→ Explore the material
- 1) In the thread about Nibras International School, why does the first poster ask whether the school is still the same as it was in 2010? Answer in one to three sentences.
- 2) In the thread about Nibras International School, what city is the school in?
- 3) List everything the first poster in the thread about Nibras International School wants to learn from other forum members.

→ Quoted passage
────────

# HELP! Nibras International School



## Melly_Belly (Jul 7, 2015)

Hi guys,

I'm new to this forum (and hope I have posted this in the right place) but have been reading advice about another school I was considering previously, but turned it down.

I have now been offered a teaching position at Nibras International School in Dubai and would luv to know if anyone has worked there before (or is there now?) and has any info or advice about this school.

I have done some research but all I could find was one comment from 2010 from a user saying "run for the hills" and all the rest is info about results statistics. 

So is it still the same from the comment in 2010 or has it improved?

Any help would be greatly appreciated!


----------



## Stevesolar (Dec 21, 2012)

Melly_Belly said:


> Hi guys,
> 
> I'm new to this forum (and hope I have posted this in the right place) but have been reading advice about another school I was considering previously, but turned it down.

────────

→ Supplied material
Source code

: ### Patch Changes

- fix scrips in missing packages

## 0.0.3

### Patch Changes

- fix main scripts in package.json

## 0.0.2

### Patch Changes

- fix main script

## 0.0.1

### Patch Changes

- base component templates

────────

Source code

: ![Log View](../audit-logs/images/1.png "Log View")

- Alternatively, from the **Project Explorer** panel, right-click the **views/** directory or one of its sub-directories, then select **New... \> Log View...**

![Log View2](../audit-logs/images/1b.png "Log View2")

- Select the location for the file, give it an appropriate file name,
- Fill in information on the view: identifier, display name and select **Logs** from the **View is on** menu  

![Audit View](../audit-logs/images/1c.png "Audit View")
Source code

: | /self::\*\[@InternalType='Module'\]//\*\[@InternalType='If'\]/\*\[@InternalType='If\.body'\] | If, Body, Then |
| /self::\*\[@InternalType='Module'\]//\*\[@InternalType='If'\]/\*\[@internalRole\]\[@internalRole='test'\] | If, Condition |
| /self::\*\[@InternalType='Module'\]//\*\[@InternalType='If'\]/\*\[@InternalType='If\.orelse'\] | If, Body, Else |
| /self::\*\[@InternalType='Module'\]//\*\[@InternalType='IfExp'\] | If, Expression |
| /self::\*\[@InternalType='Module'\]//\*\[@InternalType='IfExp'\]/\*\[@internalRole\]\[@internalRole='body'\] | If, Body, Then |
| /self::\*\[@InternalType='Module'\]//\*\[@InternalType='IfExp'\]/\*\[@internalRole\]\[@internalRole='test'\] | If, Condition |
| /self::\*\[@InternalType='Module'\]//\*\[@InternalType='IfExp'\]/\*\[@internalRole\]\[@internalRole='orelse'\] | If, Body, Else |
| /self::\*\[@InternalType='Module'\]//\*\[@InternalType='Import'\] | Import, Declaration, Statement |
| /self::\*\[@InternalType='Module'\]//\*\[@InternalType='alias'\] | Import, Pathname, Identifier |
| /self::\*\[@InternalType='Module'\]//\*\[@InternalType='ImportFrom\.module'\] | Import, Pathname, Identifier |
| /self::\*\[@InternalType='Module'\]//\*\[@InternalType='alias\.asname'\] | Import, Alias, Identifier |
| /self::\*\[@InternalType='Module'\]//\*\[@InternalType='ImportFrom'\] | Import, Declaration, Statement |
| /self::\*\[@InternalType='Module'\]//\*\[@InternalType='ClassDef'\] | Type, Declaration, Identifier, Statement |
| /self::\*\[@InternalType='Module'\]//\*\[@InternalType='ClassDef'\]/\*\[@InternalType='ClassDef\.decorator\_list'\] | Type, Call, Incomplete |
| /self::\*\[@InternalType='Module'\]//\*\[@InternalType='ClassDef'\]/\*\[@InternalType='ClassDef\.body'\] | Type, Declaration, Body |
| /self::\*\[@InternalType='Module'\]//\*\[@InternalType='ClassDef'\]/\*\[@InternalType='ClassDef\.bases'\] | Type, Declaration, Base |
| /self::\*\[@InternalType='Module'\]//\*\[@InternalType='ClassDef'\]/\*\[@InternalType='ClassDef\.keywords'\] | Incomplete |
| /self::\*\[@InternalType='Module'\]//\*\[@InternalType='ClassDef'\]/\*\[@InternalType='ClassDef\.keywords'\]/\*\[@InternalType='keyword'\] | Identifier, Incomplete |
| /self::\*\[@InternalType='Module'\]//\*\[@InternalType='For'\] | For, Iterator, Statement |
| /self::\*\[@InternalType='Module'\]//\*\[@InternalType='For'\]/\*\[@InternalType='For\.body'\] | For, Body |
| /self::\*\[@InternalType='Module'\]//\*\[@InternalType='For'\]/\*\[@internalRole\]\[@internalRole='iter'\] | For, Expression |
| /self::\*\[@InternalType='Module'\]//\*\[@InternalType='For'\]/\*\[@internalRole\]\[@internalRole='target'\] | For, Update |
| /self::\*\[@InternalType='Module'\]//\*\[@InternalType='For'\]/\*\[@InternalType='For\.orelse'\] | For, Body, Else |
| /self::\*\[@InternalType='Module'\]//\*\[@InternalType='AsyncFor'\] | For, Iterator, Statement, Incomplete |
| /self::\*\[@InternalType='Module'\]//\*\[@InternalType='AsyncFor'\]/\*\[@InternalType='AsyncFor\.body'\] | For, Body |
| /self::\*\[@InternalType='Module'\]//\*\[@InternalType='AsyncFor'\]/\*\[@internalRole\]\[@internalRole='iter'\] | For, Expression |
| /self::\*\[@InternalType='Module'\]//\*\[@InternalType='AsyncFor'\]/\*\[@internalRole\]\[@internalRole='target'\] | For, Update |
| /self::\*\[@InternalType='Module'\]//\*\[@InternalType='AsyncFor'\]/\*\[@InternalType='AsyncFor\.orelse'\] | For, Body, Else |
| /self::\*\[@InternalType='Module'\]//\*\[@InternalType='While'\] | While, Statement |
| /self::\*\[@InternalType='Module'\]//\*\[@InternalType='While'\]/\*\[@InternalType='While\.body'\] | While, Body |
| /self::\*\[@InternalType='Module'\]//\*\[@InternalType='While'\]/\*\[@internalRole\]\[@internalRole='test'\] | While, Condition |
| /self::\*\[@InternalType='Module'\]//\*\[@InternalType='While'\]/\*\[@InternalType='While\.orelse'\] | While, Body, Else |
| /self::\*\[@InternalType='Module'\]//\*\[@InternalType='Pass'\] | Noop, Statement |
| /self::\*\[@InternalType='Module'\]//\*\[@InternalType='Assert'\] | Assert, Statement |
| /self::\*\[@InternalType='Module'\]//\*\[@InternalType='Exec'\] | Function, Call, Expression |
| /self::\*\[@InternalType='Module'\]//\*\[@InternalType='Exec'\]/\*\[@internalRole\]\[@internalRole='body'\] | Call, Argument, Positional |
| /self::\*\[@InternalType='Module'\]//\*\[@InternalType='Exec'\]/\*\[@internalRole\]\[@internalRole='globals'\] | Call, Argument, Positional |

────────

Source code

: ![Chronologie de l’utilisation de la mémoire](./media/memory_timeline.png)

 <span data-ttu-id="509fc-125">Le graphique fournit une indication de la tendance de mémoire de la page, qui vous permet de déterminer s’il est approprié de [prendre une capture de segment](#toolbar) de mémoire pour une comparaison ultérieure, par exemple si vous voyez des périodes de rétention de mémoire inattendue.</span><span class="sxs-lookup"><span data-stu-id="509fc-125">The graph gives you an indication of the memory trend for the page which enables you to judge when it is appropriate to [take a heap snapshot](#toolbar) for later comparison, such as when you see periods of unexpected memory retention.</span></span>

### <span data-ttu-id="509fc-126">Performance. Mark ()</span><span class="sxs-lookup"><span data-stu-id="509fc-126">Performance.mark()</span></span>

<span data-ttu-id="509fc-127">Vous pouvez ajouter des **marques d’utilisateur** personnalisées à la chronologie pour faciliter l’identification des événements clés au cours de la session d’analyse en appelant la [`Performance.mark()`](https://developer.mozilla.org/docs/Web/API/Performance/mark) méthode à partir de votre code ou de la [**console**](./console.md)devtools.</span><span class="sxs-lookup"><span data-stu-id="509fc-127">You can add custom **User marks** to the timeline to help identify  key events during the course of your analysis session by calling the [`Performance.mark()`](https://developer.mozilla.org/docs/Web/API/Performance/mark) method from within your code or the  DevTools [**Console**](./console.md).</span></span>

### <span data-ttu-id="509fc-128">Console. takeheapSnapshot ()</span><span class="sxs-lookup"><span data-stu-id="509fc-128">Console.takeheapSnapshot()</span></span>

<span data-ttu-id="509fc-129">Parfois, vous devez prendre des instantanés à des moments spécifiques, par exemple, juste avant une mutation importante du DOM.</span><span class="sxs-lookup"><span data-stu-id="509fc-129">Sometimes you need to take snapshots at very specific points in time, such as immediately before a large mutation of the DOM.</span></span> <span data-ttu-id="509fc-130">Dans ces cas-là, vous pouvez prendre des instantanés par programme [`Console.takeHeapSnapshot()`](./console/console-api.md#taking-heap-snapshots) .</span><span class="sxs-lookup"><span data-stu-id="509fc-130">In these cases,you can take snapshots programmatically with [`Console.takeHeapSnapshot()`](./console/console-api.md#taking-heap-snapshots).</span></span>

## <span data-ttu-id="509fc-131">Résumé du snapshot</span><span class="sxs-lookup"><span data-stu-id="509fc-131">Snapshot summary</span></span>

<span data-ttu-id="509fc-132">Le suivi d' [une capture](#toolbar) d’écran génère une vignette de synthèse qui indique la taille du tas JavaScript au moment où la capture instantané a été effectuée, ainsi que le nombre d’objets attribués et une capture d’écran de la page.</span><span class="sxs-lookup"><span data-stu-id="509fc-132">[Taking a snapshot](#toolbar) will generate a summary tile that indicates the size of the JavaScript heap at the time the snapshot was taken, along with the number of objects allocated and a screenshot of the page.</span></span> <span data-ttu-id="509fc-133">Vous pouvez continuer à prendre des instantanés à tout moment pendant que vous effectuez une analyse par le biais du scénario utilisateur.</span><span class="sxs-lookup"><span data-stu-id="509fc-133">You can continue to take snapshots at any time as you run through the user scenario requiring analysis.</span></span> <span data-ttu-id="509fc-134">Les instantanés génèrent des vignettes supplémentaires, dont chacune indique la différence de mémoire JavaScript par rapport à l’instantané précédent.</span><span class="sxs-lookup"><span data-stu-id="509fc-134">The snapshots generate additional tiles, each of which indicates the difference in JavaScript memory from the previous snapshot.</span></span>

────────

→ Problem solutions
- 1) The poster's research turned up only one comment about the school, from a user in 2010 saying "run for the hills." Everything else they found was information about results statistics.

- 2) Dubai.

- 3)
- Whether anyone has worked at the school before
- Whether anyone is there now
- Any information about the school
- Any advice about the school
- Whether the school is still the same as in the 2010 comment or has improved